**EXERCISE DETAILS:**
Please set down, word for word, the stretch of the incitement and Arab media text below from "Incitement on the" through "July 18, 2005).".

--- EXERCISE TEXT ---

Incitement on the Internet must be stopped. One terrorist group murders and a group of extremists justify the act, incite, and recruit others. The Internet has become a main tool for the terrorists. This is the most important and effective medium in corrupting Muslims’ thinking. The source of intellectual danger today is the media, as a whole, including the Internet. It must be censored (al-Sharq al-Awsat, July 18, 2005).
Arab columnist Diana Mukkaled writes that The BBC ”Panorama” special dealt with Islamic leaders in Britain who expressed their support for suicide operations against Israeli civilians yet condemned the London attacks. The questions that preoccupy Europe today is who are the enemies living among us; why do they label others as infidels; and why do they hate us?
British Muslim leaders expressed their viewpoints with the belief that ‘We are the believers and the people of paradise and they are the unbelievers and the people of hell’. Such is a language that is present on a daily basis and hardly any [Arab] broadcasting channels are free of such dispute. Yet within the minds of those who propagate these acts, lies the belief that the world will not heed their message when repeated in Arabic on Arab broadcasting channels.
These people will use different terminology when speaking in English on foreign television networks. The world is closely watching of what is written and broadcast in all Arab media. Therefore when a Muslim clerics referring Jews as “grandchildren of monkeys and pigs,” it is inevitable that such words will reach millions of people around the world. The problem does not lie in what the BBC said, but rather in what we say (al-Sharq al-Awsat, September 1, 2005).

--- DATA BELOW ---

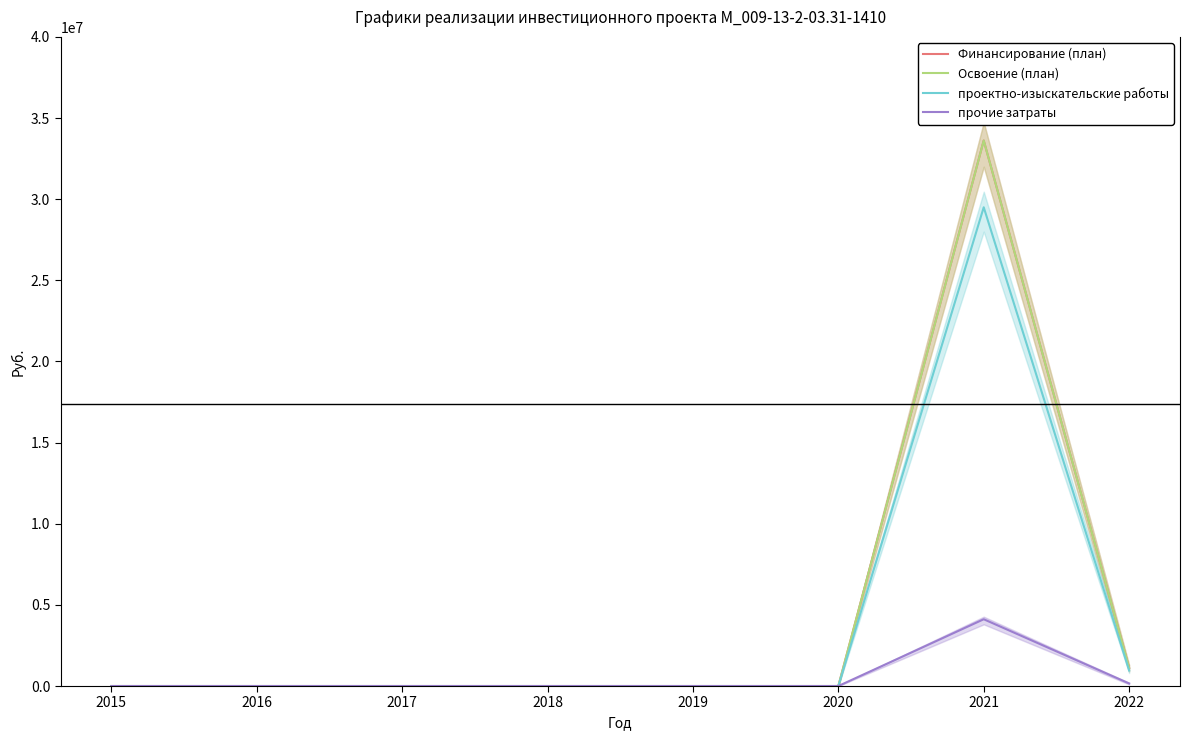

What is the difference between the проектно-изыскательские работы values at 2022 and 2019?

961930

---

**EXERCISE OUTPUT:**
Incitement on the Internet must be stopped. One terrorist group murders and a group of extremists justify the act, incite, and recruit others. The Internet has become a main tool for the terrorists. This is the most important and effective medium in corrupting Muslims’ thinking. The source of intellectual danger today is the media, as a whole, including the Internet. It must be censored (al-Sharq al-Awsat, July 18, 2005).